__Provided records__:
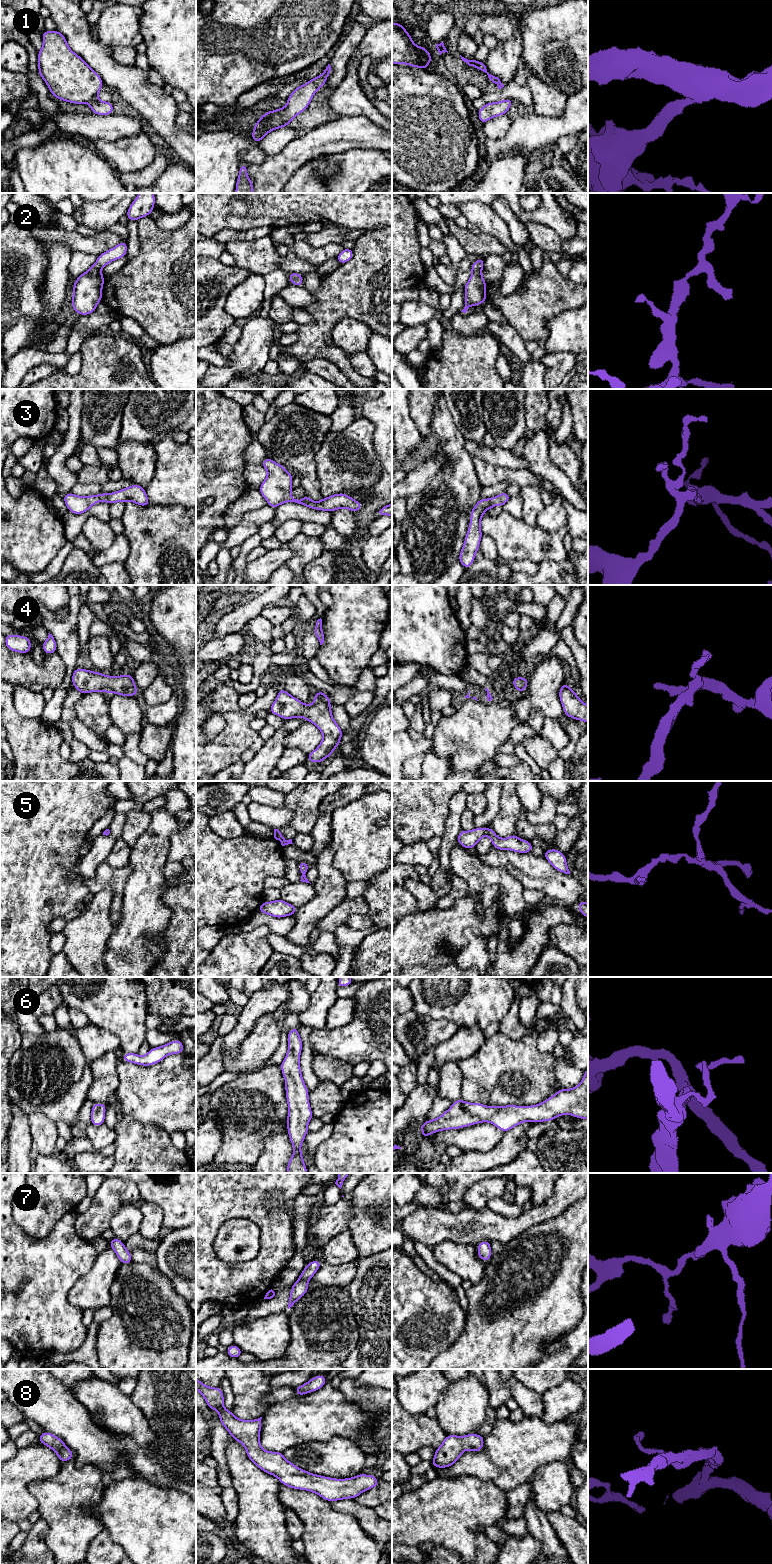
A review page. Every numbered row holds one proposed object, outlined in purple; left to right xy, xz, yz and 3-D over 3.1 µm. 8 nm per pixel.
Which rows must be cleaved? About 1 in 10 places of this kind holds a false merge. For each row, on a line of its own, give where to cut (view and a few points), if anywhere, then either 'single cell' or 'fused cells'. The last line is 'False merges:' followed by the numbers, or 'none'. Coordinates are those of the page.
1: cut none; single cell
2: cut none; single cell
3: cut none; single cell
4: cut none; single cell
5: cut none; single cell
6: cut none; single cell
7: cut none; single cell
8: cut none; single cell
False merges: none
* * *
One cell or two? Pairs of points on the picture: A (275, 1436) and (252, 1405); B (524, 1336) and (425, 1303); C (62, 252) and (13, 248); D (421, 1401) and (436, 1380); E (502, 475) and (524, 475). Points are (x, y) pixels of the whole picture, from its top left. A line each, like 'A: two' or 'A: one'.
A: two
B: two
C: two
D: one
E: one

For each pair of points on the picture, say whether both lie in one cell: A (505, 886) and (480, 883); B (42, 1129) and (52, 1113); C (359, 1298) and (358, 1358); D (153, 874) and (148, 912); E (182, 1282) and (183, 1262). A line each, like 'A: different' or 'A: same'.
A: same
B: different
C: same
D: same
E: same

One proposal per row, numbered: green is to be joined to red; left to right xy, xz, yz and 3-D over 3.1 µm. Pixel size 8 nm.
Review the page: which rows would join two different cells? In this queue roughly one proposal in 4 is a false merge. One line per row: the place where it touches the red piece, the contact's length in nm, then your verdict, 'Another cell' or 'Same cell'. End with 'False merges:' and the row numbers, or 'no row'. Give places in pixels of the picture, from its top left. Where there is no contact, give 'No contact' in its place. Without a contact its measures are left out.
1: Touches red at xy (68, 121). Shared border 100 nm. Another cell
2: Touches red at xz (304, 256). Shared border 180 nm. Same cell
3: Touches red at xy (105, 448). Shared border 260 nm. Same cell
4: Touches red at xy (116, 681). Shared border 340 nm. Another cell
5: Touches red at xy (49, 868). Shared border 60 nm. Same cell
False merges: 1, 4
* * *
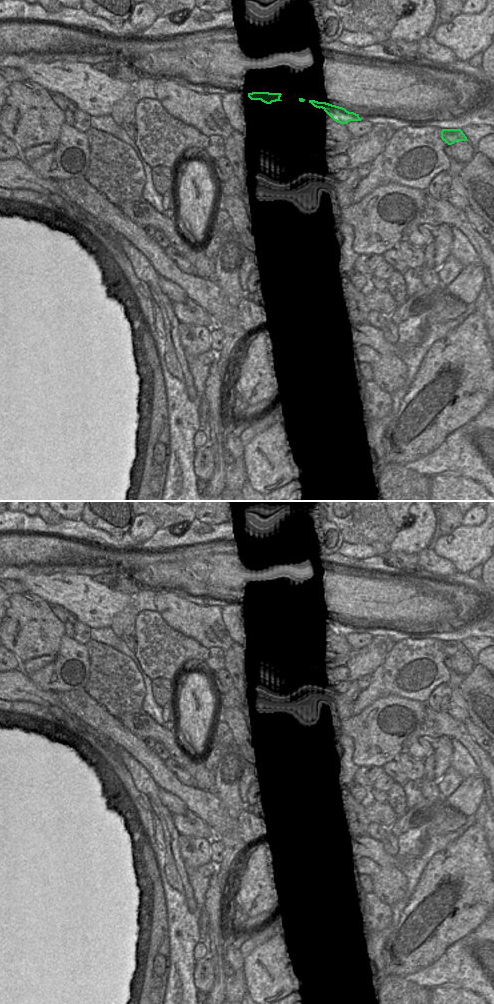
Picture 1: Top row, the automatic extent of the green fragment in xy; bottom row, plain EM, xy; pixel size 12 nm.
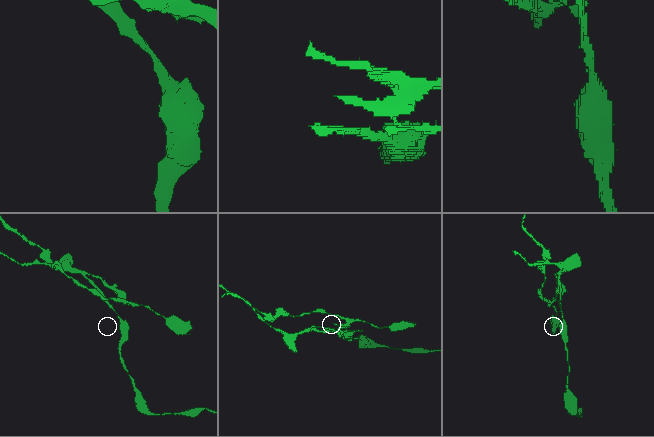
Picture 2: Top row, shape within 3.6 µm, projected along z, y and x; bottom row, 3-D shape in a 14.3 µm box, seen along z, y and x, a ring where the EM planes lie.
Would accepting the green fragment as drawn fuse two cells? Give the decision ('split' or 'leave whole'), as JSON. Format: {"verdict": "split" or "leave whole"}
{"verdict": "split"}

__What you have to do__: Extract every line above containing the word "numbered".

__Exercise result__:
A review page. Every numbered row holds one proposed object, outlined in purple; left to right xy, xz, yz and 3-D over 3.1 µm. 8 nm per pixel.
One proposal per row, numbered: green is to be joined to red; left to right xy, xz, yz and 3-D over 3.1 µm. Pixel size 8 nm.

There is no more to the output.